Our temple – my home – sits halfway up the Malvern Hills. Our garden is tiered. On the top tier is our veg patch. The next tier is down a sloping grass path, alongside the high stone wall that holds the first one in place.

In this stone wall is an archway. Some kind of old storage place, perhaps? It goes a few feet back into the earth, a man-made cave. This is my sitting place.

This morning I noticed the cold edge of the cast iron chair against my leg. I spied a hazel catkin shaking in the wind. I noticed how quickly the clouds above me were moving, and how still the grey sky above the horizon seemed.

A pair of bullfinches was singing high up in the bare branches of a tree that I don’t know the name of. Every now and again I would see the bright flash of the males red chest.

Three dark crows joined them in the same tree. Off to one side, hidden in the holly, a blackbird was singing.

In the distance, two small birds danced in flight, shadows against the sky. Swifts, I thought at first and then later I saw two long tailed tits and wondered if that’s who I’d seeing diving and leaping earlier.

I could see our three stands of bamboo, gold, black and something else, waving without pattern in the growing wind.

Sitting like this is not a new practice for me, although going to the same place every day is. A week or so in to the practice and each day has been different. A few days ago it was snowing. Yesterday morning the pond was frozen. This morning the pond had thawed and I could see into its depths.

In the past I might have taken a notebook with me, to record what I was seeing, either in the world or in my inner processes.
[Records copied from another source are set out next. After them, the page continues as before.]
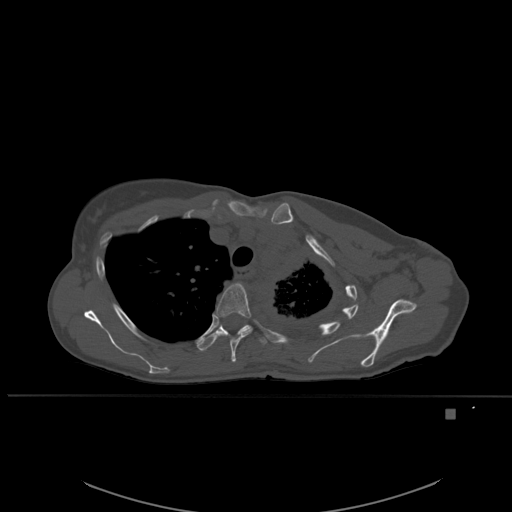
CT including the spine, one axial slice. Position 408 of 537 along the scan axis. Bone window (W 1800 / L 400 HU). 1.5 mm slice thickness. 512 × 512 image matrix, field of view 440 × 440 mm. Patient: female, 45 years. Case-level facts recorded for this patient, not image findings: primary cancer: lung.
Annotated regions visible in this slice (semi-automatic segmentation, software-assisted and operator-edited):
- T4 vertebra: bounding box <216,282,252,363> (left, top, right, bottom; pixels)
- T5 vertebra: <196,318,268,352>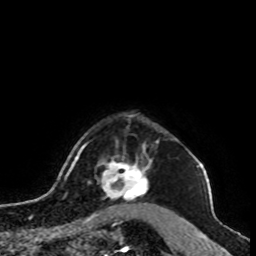
Breast MRI, one axial slice; slice 84 of 100 in the series (ordered by position); cropped to one breast; dynamic contrast-enhanced series, time point 2 of 8 at this slice position (early post-contrast); 1.5 T; TE 4.2 ms, TR 7 ms; 2 mm slice thickness; 256 × 256 image matrix, field of view 180 × 180 mm. Female patient.
Structures marked on this image (semi-automatic segmentation, software-assisted and operator-edited):
- enhancing-tissue mask used for the functional tumour volume (all voxels passing the contrast-enhancement thresholds inside the analysis volume; usually the tumour): bounding box <97,148,152,211> (left, top, right, bottom; pixels)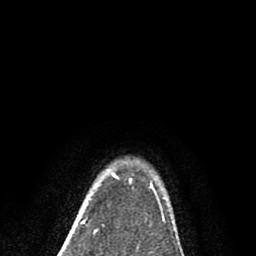
Breast MRI (dynamic contrast-enhanced), one axial slice; slice 68 of 80 in the series (ordered by position); cropped to one breast; dynamic contrast-enhanced series, time point 2 of 8 at this slice position (early post-contrast); 1.5 T; TE 2.7 ms, TR 6.6 ms; 2 mm slice thickness; 256 × 256 image matrix, field of view 150 × 150 mm. Female patient.
Outlined on this slice (semi-automatically segmented with operator editing):
- enhancing-tissue mask used for the functional tumour volume (all voxels passing the contrast-enhancement thresholds inside the analysis volume; usually the tumour): box from (x=150, y=185) to (x=153, y=189) px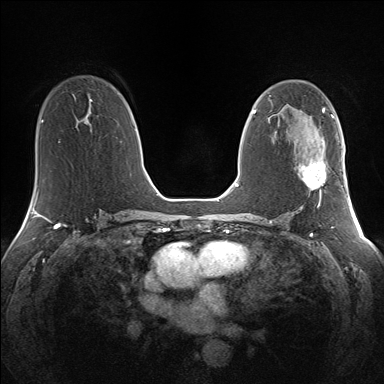
Breast MRI (dynamic contrast-enhanced), one axial slice. Dynamic contrast-enhanced series, time point 2 of 7 at this slice position (early post-contrast). 1.5 T. TE 1.5 ms, TR 5 ms. 384 × 384 image matrix, field of view 330 × 330 mm. Female patient.
Outlined on this slice (semi-automatic segmentation, software-assisted and operator-edited):
- enhancing-tissue mask used for the functional tumour volume (all voxels passing the contrast-enhancement thresholds inside the analysis volume; usually the tumour): bounding box <301,148,326,203> (left, top, right, bottom; pixels)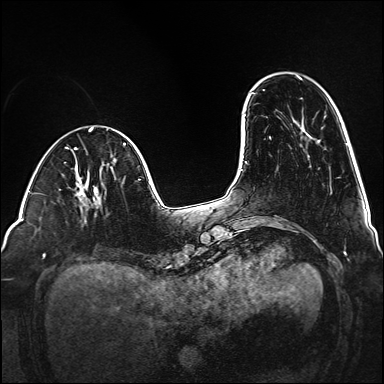
Breast MRI (dynamic contrast-enhanced), one axial slice; slice 36 of 160 in the series (ordered by position); dynamic contrast-enhanced series, time point 2 of 6 at this slice position (early post-contrast); 1.5 T; TE 2.3 ms, TR 5.2 ms; 1 mm slice thickness; 384 × 384 image matrix. Female patient.
Outlined on this slice (semi-automatic segmentation, software-assisted and operator-edited):
- enhancing-tissue mask used for the functional tumour volume (all voxels passing the contrast-enhancement thresholds inside the analysis volume; usually the tumour): bounding box <99,203,101,205> (left, top, right, bottom; pixels)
It has been nice to leave the book behind and just sit.

The world goes on under its power each day. All of that life goes on doing its thing whether I am sitting in the cold chair watching it or not. And my own life goes on as well of course, whether the birds are noticing me or busy with their own lives.

There are patterns, and nothing is predictable. The seasons come and go and each day’s weather is unique.

I find a great solace in watching it all unfold. For me, there is a great healing in connecting with the natural world. We are animals, of course, and creatures of the wild, even though we have created a world of order around us.  I have a great trust in the power of returning to our place as one small voice in the always playing, never repeating, song of life.